University of Canterbury students have started testing whether spent grain from breweries can be turned into nanocellulose, a high-value material with potential uses in packaging, cosmetics, wound dressings and other products.
The university announced on Tuesday that the student project, called Nanobrew, is focused on one of the brewing industry's biggest waste streams. UC says about 85 percent of brewing waste is spent grain and that the material spoils quickly, meaning it has to be collected the same day or it can become unusable. The university says breweries often sell it as low-value animal feed or send it to landfill, where it can contribute to emissions.
The student team's idea is to extract more value from that waste stream by converting it into nanocellulose. Nanocellulose is a tiny high-performance fibre being researched for a wide range of products, including biodegradable materials, oil-remediation products, tissue regeneration, wound dressings and cosmetics. UC researchers Dr Ali Nazmi and Dr Hossein Zadeh are already working with nanocellulose applications, according to the university's release.
For Christchurch and Canterbury, the story sits at the intersection of food production, research, sustainability and startup thinking. Brewing is a familiar industry, and spent grain is a practical problem rather than an abstract climate concept. If the waste has to be moved quickly, breweries face logistics pressure. If it has limited value as feed and cannot always be composted easily, it becomes a cost and an environmental issue. A higher-value material pathway could change that equation.
UC identified the team members in its release as Samuel Ramsay, Rosie McCormick, Bella Marsh, Thea-Rose Willcocks, Aislinn Prest, Charles Cadillac, JP Opperman, Kaito Ito, Jade Wilson and Grace Baragwanath. The group is working at undergraduate level, which is notable because the project is not only a lab exercise. It asks students to think about commercial value, waste handling, industrial partners and whether a material that sounds promising can be produced reliably.
Jade Wilson, a third-year biochemistry student and member of the Nanobrew team, explained through UC that timing is one of the brewing industry's problems: if spent grain is not collected quickly after brewing, it can no longer be used as animal feed. That makes the project more than a chemistry challenge. It has to fit the real timing and handling constraints of breweries.
The potential upside is why the project is drawing attention. UC says the global market for nanocellulose is valued in the billions of dollars because of the material's range of applications. A student project will not transform the brewing industry overnight, but it can test whether a local waste stream has enough technical and commercial promise to justify further work.
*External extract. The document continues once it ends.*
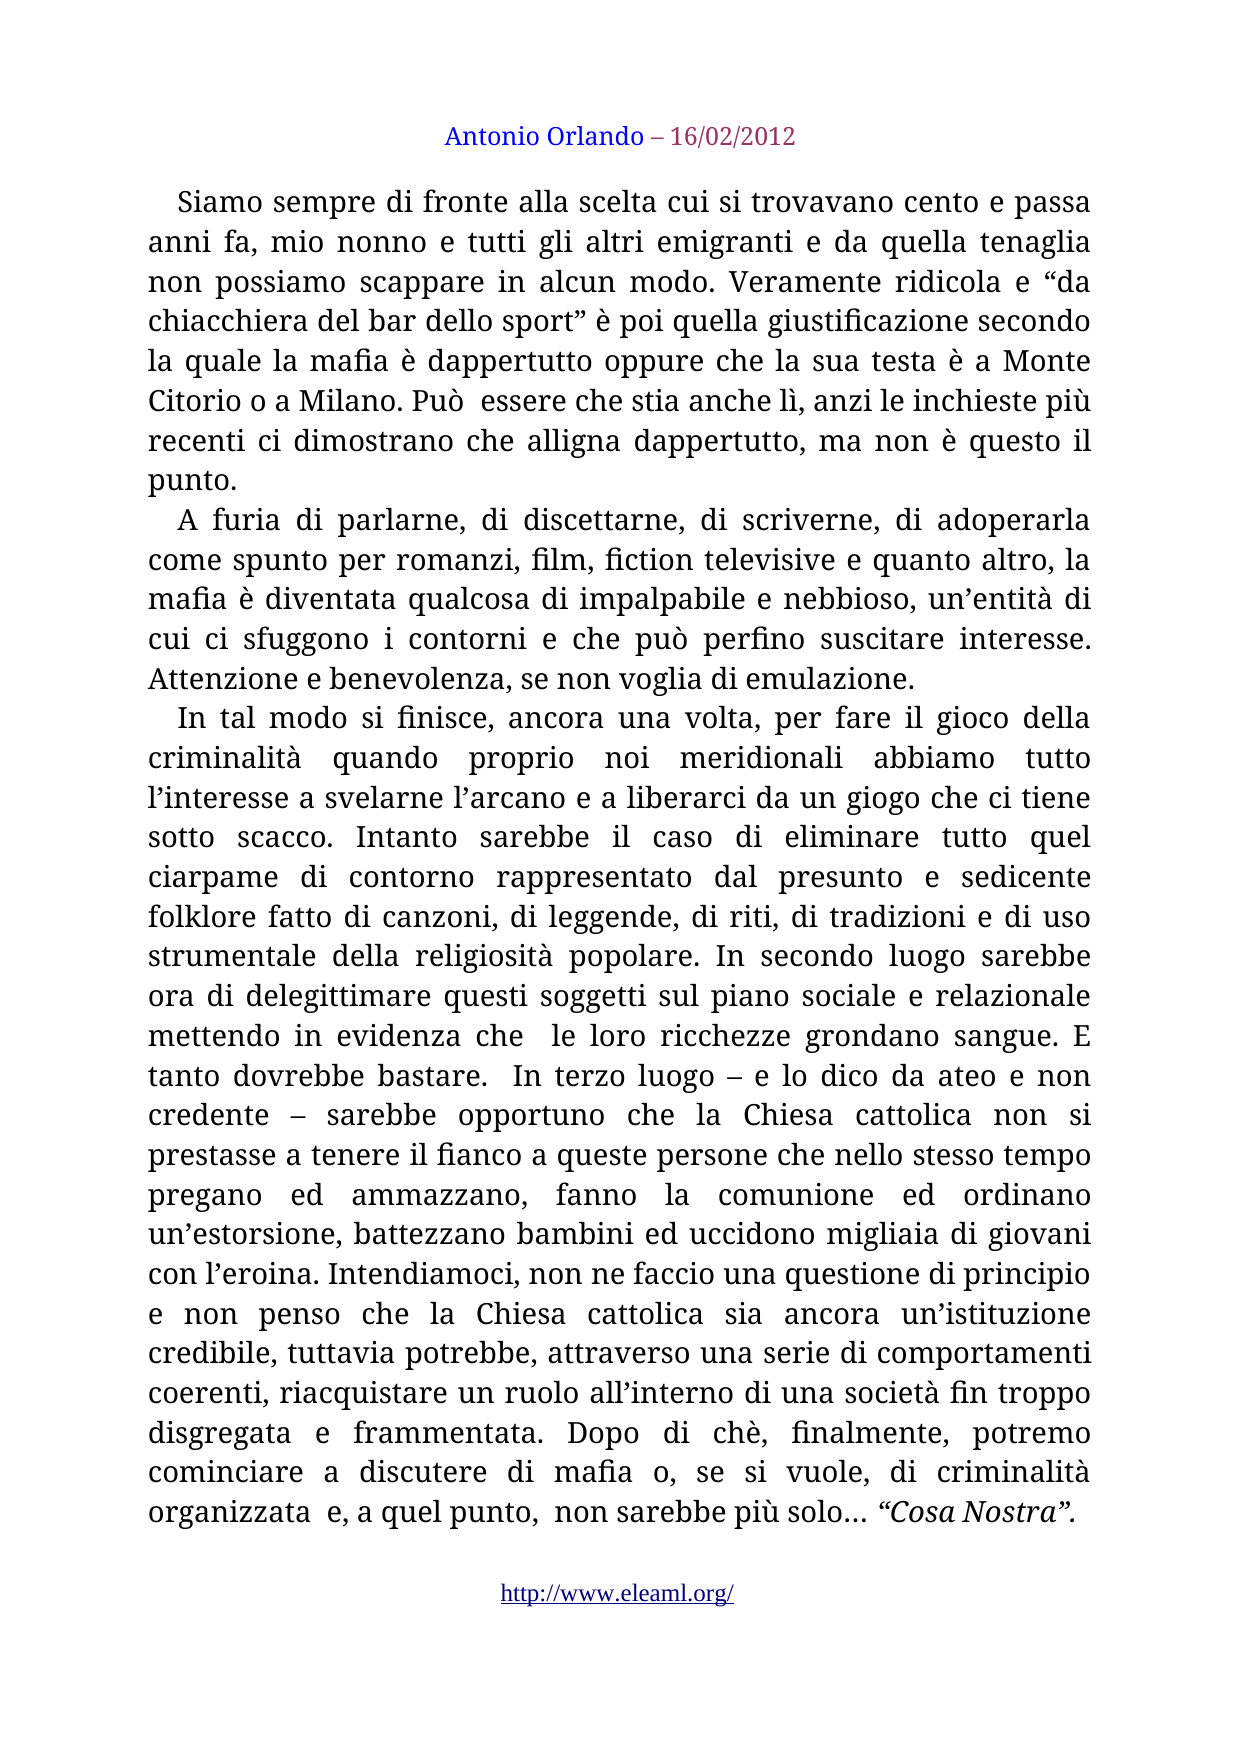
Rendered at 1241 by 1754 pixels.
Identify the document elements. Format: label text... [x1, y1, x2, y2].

text In tal modo si finisce, ancora una volta, per fare il gioco della criminalità quando proprio noi meridionali abbiamo tutto l’interesse a svelarne l’arcano e a liberarci da un giogo che ci tiene sotto scacco. Intanto sarebbe il caso di eliminare tutto quel ciarpame di contorno rappresentato dal presunto e sedicente folklore fatto di canzoni, di leggende, di riti, di tradizioni e di uso strumentale della religiosità popolare. In secondo luogo sarebbe ora di delegittimare questi soggetti sul piano sociale e relazionale mettendo in evidenza che le loro ricchezze grondano sangue. E tanto dovrebbe bastare. In terzo luogo – e lo dico da ateo e non credente – sarebbe opportuno che la Chiesa cattolica non si prestasse a tenere il fianco a queste persone che nello stesso tempo pregano ed ammazzano, fanno la comunione ed ordinano un’estorsione, battezzano bambini ed uccidono migliaia di giovani con l’eroina. Intendiamoci, non ne faccio una questione di principio e non penso che la Chiesa cattolica sia ancora un’istituzione credibile, tuttavia potrebbe, attraverso una serie di comportamenti coerenti, riacquistare un ruolo all’interno di una società fin troppo disgregata e frammentata. Dopo di chè, finalmente, potremo cominciare a discutere di mafia o, se si vuole, di criminalità organizzata e, a quel punto, non sarebbe più solo… “Cosa Nostra”. [148, 698, 1093, 1531]
text A furia di parlarne, di discettarne, di scriverne, di adoperarla come spunto per romanzi, film, fiction televisive e quanto altro, la mafia è diventata qualcosa di impalpabile e nebbioso, un’entità di cui ci sfuggono i contorni e che può perfino suscitare interesse. Attenzione e benevolenza, se non voglia di emulazione. [148, 499, 1093, 698]
text Siamo sempre di fronte alla scelta cui si trovavano cento e passa anni fa, mio nonno e tutti gli altri emigranti e da quella tenaglia non possiamo scappare in alcun modo. Veramente ridicola e “da chiacchiera del bar dello sport” è poi quella giustificazione secondo la quale la mafia è dappertutto oppure che la sua testa è a Monte Citorio o a Milano. Può essere che stia anche lì, anzi le inchieste più recenti ci dimostrano che alligna dappertutto, ma non è questo il punto. [148, 182, 1093, 499]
The project also gives Christchurch another example of research-led business development emerging from the university. Canterbury already has strong engineering, food, manufacturing and sustainability networks. A viable brewery-waste process would need input from several of those sectors, including product design, chemical processing, packaging, supply chains and commercialisation.
The most useful way to view Nanobrew is as an early experiment with a clear local problem. Breweries generate a bulky byproduct. Researchers and students see a high-value material possibility. Industry will need proof that the process is efficient, safe, scalable and economically sensible. If the lab work supports that next step, Christchurch could have a story that turns a low-value waste stream into a new circular-economy opportunity.